▶ **Dataset entries**:
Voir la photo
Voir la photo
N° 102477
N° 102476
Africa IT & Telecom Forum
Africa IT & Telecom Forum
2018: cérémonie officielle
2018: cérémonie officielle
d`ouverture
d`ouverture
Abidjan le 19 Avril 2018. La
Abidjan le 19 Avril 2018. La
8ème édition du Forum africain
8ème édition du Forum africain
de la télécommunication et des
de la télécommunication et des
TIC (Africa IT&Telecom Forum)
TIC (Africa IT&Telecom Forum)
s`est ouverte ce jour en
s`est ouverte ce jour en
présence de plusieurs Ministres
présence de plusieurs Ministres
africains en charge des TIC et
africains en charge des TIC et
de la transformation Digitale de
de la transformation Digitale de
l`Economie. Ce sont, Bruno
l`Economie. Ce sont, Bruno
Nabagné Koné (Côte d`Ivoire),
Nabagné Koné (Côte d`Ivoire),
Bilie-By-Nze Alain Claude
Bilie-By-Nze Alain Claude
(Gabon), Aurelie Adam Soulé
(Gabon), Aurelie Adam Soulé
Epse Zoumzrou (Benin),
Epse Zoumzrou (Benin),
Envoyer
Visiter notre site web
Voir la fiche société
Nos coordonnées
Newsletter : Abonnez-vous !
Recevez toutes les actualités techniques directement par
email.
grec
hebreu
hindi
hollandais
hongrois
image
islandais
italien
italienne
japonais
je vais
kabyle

▶ **What the task requires**:
Type out the entire listing again, matching every line exactly.

▶ **Solution for this problem**:
Voir la photo
Voir la photo
N° 102477
N° 102476
Africa IT & Telecom Forum
Africa IT & Telecom Forum
2018: cérémonie officielle
2018: cérémonie officielle
d`ouverture
d`ouverture
Abidjan le 19 Avril 2018. La
Abidjan le 19 Avril 2018. La
8ème édition du Forum africain
8ème édition du Forum africain
de la télécommunication et des
de la télécommunication et des
TIC (Africa IT&Telecom Forum)
TIC (Africa IT&Telecom Forum)
s`est ouverte ce jour en
s`est ouverte ce jour en
présence de plusieurs Ministres
présence de plusieurs Ministres
africains en charge des TIC et
africains en charge des TIC et
de la transformation Digitale de
de la transformation Digitale de
l`Economie. Ce sont, Bruno
l`Economie. Ce sont, Bruno
Nabagné Koné (Côte d`Ivoire),
Nabagné Koné (Côte d`Ivoire),
Bilie-By-Nze Alain Claude
Bilie-By-Nze Alain Claude
(Gabon), Aurelie Adam Soulé
(Gabon), Aurelie Adam Soulé
Epse Zoumzrou (Benin),
Epse Zoumzrou (Benin),
Envoyer
Visiter notre site web
Voir la fiche société
Nos coordonnées
Newsletter : Abonnez-vous !
Recevez toutes les actualités techniques directement par
email.
grec
hebreu
hindi
hollandais
hongrois
image
islandais
italien
italienne
japonais
je vais
kabyle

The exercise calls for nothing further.